How Do You Plan a Rainy-Day Itinerary with the Paris Museum Pass?

Rain is no problem — the pass covers dozens of indoor museums you can move between while staying dry. Focus on big galleries and covered sites, skip the rooftops and gardens, and use connected neighbourhoods. Here’s how to build a perfect wet-weather day around your pass.

Lean into the indoor sites

A rainy day is ideal for the pass’s great indoor museums — the Louvre, the Orsay, the Orangerie, the Musée de Cluny, the Musée des Arts et Métiers and many more. You can happily spend hours inside world-class galleries while the weather does its worst outside.

Save the rooftops for another day

Skip the open-air highlights when it’s pouring: the Arc de Triomphe terrace, Notre-Dame’s towers and the Versailles gardens are best on a clear day. The pass’s flexibility means you can simply shift these to a drier slot in your trip and prioritise indoor sites now.

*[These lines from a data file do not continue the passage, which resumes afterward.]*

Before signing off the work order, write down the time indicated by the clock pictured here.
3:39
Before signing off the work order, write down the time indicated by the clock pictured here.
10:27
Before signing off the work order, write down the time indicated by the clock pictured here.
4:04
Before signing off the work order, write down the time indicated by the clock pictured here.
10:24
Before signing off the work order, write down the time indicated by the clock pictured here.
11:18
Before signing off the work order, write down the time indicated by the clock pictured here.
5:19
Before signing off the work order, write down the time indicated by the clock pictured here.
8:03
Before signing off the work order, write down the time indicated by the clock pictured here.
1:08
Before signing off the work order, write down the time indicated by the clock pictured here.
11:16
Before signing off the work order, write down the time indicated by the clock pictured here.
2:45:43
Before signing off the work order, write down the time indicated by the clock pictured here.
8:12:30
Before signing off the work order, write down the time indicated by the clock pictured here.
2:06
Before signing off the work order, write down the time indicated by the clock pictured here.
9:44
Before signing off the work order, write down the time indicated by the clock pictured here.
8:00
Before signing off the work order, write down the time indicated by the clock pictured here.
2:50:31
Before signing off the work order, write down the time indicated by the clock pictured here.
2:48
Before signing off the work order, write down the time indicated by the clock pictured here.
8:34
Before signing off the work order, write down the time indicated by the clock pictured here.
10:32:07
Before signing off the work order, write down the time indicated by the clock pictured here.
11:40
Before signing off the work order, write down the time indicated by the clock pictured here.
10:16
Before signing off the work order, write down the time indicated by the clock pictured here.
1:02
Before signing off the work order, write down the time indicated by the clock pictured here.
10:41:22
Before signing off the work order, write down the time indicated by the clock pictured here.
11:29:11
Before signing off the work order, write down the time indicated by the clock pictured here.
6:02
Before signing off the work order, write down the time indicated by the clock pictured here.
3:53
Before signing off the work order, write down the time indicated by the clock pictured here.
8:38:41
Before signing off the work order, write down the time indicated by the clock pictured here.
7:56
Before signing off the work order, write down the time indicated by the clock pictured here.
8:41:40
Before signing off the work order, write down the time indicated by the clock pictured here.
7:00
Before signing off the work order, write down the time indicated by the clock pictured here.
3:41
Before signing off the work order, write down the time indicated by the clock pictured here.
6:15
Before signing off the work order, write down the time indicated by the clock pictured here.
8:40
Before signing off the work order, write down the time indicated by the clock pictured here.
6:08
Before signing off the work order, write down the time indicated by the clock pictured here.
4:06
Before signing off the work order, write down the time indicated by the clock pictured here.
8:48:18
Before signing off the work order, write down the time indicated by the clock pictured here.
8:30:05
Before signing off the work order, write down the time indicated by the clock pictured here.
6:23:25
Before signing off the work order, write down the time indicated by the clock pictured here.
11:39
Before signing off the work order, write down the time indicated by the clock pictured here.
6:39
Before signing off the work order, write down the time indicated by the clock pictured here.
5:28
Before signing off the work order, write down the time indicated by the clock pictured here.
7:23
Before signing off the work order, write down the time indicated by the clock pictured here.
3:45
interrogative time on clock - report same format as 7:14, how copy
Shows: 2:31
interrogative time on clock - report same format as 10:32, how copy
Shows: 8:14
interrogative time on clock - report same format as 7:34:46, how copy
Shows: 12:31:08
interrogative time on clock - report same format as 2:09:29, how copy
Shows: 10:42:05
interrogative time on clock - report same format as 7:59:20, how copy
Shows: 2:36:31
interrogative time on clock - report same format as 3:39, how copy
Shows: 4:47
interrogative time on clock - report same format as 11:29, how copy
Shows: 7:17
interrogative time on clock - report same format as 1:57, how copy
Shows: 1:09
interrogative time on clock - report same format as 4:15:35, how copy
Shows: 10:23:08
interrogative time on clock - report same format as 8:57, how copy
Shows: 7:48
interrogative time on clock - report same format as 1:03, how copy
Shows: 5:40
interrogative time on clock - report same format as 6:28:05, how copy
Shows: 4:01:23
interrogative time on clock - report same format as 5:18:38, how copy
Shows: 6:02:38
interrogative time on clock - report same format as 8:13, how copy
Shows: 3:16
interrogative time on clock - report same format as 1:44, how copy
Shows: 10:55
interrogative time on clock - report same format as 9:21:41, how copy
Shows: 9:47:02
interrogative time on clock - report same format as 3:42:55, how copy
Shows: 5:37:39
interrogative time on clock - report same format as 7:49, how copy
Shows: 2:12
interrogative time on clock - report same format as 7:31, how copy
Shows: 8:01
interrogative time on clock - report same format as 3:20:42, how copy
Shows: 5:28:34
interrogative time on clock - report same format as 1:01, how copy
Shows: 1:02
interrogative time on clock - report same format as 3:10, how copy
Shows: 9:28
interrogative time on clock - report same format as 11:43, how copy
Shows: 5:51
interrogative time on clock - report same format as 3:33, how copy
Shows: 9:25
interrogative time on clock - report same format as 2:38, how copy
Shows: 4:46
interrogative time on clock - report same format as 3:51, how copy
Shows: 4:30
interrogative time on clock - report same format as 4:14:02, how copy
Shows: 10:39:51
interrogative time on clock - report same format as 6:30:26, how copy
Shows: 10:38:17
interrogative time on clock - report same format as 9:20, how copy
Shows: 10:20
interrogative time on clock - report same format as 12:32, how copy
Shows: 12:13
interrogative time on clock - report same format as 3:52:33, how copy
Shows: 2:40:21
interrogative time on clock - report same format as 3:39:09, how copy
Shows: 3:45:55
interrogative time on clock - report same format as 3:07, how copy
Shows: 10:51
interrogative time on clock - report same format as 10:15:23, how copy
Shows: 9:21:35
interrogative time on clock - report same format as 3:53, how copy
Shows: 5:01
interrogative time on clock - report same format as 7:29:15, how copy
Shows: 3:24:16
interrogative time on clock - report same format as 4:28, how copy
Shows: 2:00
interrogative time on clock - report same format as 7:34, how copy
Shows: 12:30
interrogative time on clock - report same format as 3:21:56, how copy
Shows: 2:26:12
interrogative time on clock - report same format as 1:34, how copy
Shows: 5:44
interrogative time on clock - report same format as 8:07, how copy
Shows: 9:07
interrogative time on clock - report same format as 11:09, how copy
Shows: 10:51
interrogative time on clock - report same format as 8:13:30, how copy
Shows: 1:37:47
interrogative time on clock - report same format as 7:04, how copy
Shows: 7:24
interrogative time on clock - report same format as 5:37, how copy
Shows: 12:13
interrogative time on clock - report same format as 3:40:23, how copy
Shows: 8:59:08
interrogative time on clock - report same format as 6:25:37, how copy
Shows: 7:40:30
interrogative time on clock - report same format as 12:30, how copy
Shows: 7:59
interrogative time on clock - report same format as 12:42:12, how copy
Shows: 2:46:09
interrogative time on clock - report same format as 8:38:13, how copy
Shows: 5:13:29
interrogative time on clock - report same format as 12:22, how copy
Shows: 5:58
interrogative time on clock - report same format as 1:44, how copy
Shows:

Cluster covered, close-together sites

Group museums that sit near one another to minimise time in the rain between them. The Seine cluster (Louvre, Orangerie, Orsay) and the Marais (Picasso, Arts et Métiers) each let you move short distances, ducking from one indoor site to the next.

A sample rainy-day route

  1. Morning: the Louvre on an early slot — hours of dry galleries.
  2. Lunch: in the museum or a nearby cafe.
  3. Afternoon: the Orangerie, then across to the Orsay (book a slot).
  4. Late: the Musée de Cluny or a covered passage nearby.

Use covered passages between sites

Paris’s historic covered passages and arcades, and the métro, help you stay dry between museums. Plan short hops by métro rather than long walks, and you’ll barely notice the rain as you move from one pass-covered gallery to the next.

Great indoor pass sites for rain

  • The Louvre and the Orsay — hours indoors.
  • The Orangerie — Monet’s Water Lilies.
  • The Musée de Cluny — medieval treasures.
  • The Arts et Métiers — science and invention.
  • The Picasso Museum — in the Marais.

Mind closures and slots

Check your rainy-day picks are open — not the Louvre on a Tuesday, nor the Orsay or Orangerie on a Monday — and book the free timed slots they require. A little planning keeps your wet-weather day flowing from one dry gallery to the next.

The pass turns rain into an asset

Because you’re not paying per entry, a rainy day becomes a chance to dive deep into indoor museums without watching the clock. The pass’s queue-skipping also means less time waiting outside in the wet — so bad weather can actually make for a brilliant museum day.

Save outdoor sights for the sun

Because the pass runs on consecutive days, a little weather-watching pays off: do your indoor-heavy day when rain is forecast, and shift the Arc de Triomphe terrace, Notre-Dame’s towers and a Versailles garden visit to your sunniest day. The pass lets you reorder freely, so you experience each site in the conditions that suit it best — dry galleries in the rain, big views in the sun.

Buy your Paris Museum Pass for a rainy day

To stay dry and see the best of Paris, buy your Paris Museum Pass online in advance, book your free slots, and line up a cluster of indoor museums. Secure your pass and let the rain be someone else’s problem.

Frequently asked questions

Is the pass good on a rainy day?

Yes — it covers dozens of indoor museums to move between while staying dry.

What should I skip in the rain?

Rooftops and gardens — the Arc terrace, Notre-Dame’s towers and Versailles gardens.

Which indoor sites are best?

The Louvre, Orsay, Orangerie, Cluny and Arts et Métiers.

How do I stay dry between sites?

Cluster nearby museums and hop by métro.

Do I still need slots?

Yes — book the free timed slots the big museums require.

What about closures?

Avoid the Louvre on Tuesdays and the Orsay or Orangerie on Mondays.